Open MPI logo

Open MPI Development Mailing List Archives

  |   Home   |   Support   |   FAQ   |   all Development mailing list

Subject: Re: [OMPI devel] v1.5 r25914 DOA
From: Eugene Loh (eugene.loh_at_[hidden])
Date: 2012-02-22 18:12:42


On 02/22/12 14:54, Ralph Castain wrote:
> That doesn't really address the issue, though. What I want to know is:
> what happens when you try to bind processes? What about
> -bind-to-socket, and -persocket options? Etc. Reason I'm concerned:
> I'm not sure what happens if the socket layer isn't present. The logic
> in 1.5 is pretty old, but I believe it relies heavily on sockets being
> present.
Okay. So,

*) "out of the box", basically nothing works. For example, "mpirun
hostname" segfaults.

*) With "--mca orte_num_sockets 1", stuff appears to work.

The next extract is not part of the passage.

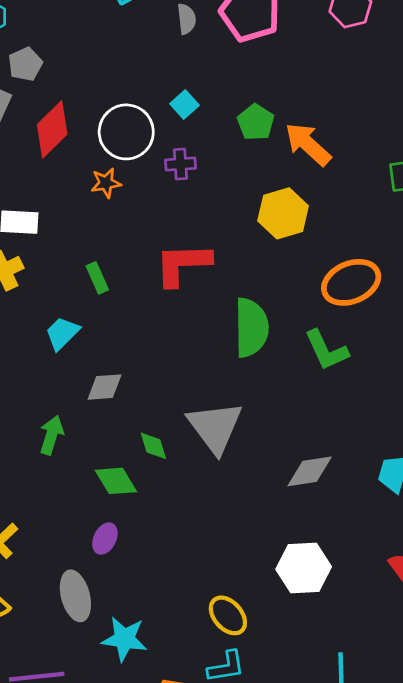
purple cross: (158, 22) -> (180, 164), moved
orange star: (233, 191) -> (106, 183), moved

*) With "--mca orte_num_sockets 1" and adding either "--bysocket
--bind-to-socket" or "--npersocket <n>", I get:

--------------------------------------------------------------------------
Unable to bind to socket -13 on node burl-ct-v20z-10.
--------------------------------------------------------------------------
--------------------------------------------------------------------------
mpirun was unable to start the specified application as it encountered
an error:

Error name: Fatal
Node: burl-ct-v20z-10

when attempting to start process rank 0.
--------------------------------------------------------------------------
2 total processes failed to start

So, I hear Brice's comment that this is an old kernel. And, I hear what
you're saying about a "real" fix being expensive. Nevertheless, to my
taste, automatically setting num_sockets==1 when num_sockets==0 is
detected makes a lot of sense. It makes things "basically" work,
turning a situation where everything including "mpirun hostname"
segfaults into a situation where default usage works just fine. What
remains broken is binding, which generates an error message that gives
the user a hope of making progress (turning off binding). That's in
contrast from expecting users to go from

% mpirun hostname
Segmentation fault

to knowing that they should set orte_num_sockets==1.